Two proposals to toughen penalties for Internet sex crimes were among the requests Kline laid out last week for the Legislature. He also wants lawmakers to give prosecutors a longer window of time to file charges and to give police broader search authority during arrests.

The ideas received mixed reviews recently in Douglas County.

Lawrence Police spokesman Sgt. Dan Ward said the proposals would help his department fight career criminals and sex predators. Dist. Atty. Charles Branson said he’d have to review them in more detail.

Defense attorney Jim George said he didn’t think the changes would have much practical effect on the courts, but he said the proposal related to searches would erode civil liberties.

“That’s just one less right that we have,” George said.

Here’s a closer look at the changes Kline wants to make:

Kline wants to change the state’s child-pornography law to clarify that people caught with more than one image on a computer hard drive can be charged with one count per image.

The way the law is worded now, someone with multiple images on the same hard drive could be charged with only one count, he said.

Branson said, however, that in cases with multiple counts, the overall sentence can’t be more than double the sentence for the first count.

“When you stack counts, you can only go so far,” he said.

Child-solicitation law

Kline wants to make soliciting sex from a child a higher-level felony so that even people who don’t have a criminal background can be sent to prison on the first offense.

He cited a case from two years ago in which police caught a Pennsylvania man who had come to Shawnee to have sex with a Hocker Grove Middle School student whom he’d met online. The man was convicted of aggravated indecent solicitation of a child, but he got probation under the state’s sentencing guidelines, Kline said.

“We need to let these folks know if they get caught here, we’re going to hammer them,” he said.

Search authority

During an arrest, police in Kansas are allowed to search the suspect and the area within the suspect’s reach for evidence of only the crime for which the person is being arrested.

For example, if they arrest someone for driving on a suspended license, they can’t legally search the interior of the car for other contraband. Or if they do and find something illegal, prosecutors can’t use it in court.

Kline wants to change the law so that police can look for evidence of “a” crime. He said that standard was in line with the U.S. Supreme Court’s guidelines for constitutional searches.

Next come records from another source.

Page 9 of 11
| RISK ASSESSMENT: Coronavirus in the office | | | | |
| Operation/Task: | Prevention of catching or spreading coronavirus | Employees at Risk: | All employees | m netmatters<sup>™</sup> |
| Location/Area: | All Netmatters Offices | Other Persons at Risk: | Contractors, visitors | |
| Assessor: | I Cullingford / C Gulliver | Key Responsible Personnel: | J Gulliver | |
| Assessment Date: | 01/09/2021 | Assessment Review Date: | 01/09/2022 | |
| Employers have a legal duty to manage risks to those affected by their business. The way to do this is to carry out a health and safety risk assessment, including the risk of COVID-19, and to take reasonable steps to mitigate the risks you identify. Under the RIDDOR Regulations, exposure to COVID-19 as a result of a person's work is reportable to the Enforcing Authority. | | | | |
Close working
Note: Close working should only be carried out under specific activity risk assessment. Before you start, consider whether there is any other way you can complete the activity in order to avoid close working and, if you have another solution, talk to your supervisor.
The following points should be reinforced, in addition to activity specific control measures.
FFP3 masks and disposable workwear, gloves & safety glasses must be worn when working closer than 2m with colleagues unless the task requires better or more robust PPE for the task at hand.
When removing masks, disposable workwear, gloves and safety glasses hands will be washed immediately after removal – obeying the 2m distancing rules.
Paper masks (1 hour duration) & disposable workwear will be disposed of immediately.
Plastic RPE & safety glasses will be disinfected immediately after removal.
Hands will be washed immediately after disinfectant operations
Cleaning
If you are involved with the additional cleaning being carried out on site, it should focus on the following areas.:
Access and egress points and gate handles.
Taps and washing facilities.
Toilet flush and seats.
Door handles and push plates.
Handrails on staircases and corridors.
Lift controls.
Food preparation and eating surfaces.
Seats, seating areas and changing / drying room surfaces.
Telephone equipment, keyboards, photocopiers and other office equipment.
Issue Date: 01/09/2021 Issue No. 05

George, the defense attorney, said that may be true, but it’s still restricting Kansans’ rights.

“I don’t think it’ll have a real big impact, but it’s obviously taking away something that’s there now,” he said. “We’re talking about searches that are being conducted without a warrant, without judicial oversight. You’re taking away protection that we all enjoy.”

Statute of limitations

Of all the ideas suggested by Kline, extending the statute of limitations probably would have greatest impact, George said.

In Kansas, people generally get away with a crime if prosecutors can’t file charges within two years. There are some exceptions, such as for murder, which has no statute of limitations.

Kline wants to create a five-year window to mirror federal laws and the laws of other states.

Sen. John Vratil, chairman of the Senate Judiciary Committee, said that at first glance, he didn’t see a problem extending the window.

“The argument against it will be that as you get further and further away from the commission of the crime, the evidence is going to begin to disappear,” Vratil said. “It’s extremely difficult to defend oneself against an allegation about something that occurred five years before. Witnesses disappear, or their memories fade, and there’s the potential to convict an innocent person.”

But Kline said technological improvements, such as the increasing use of DNA evidence, were making it easier to prove crimes that are several years old.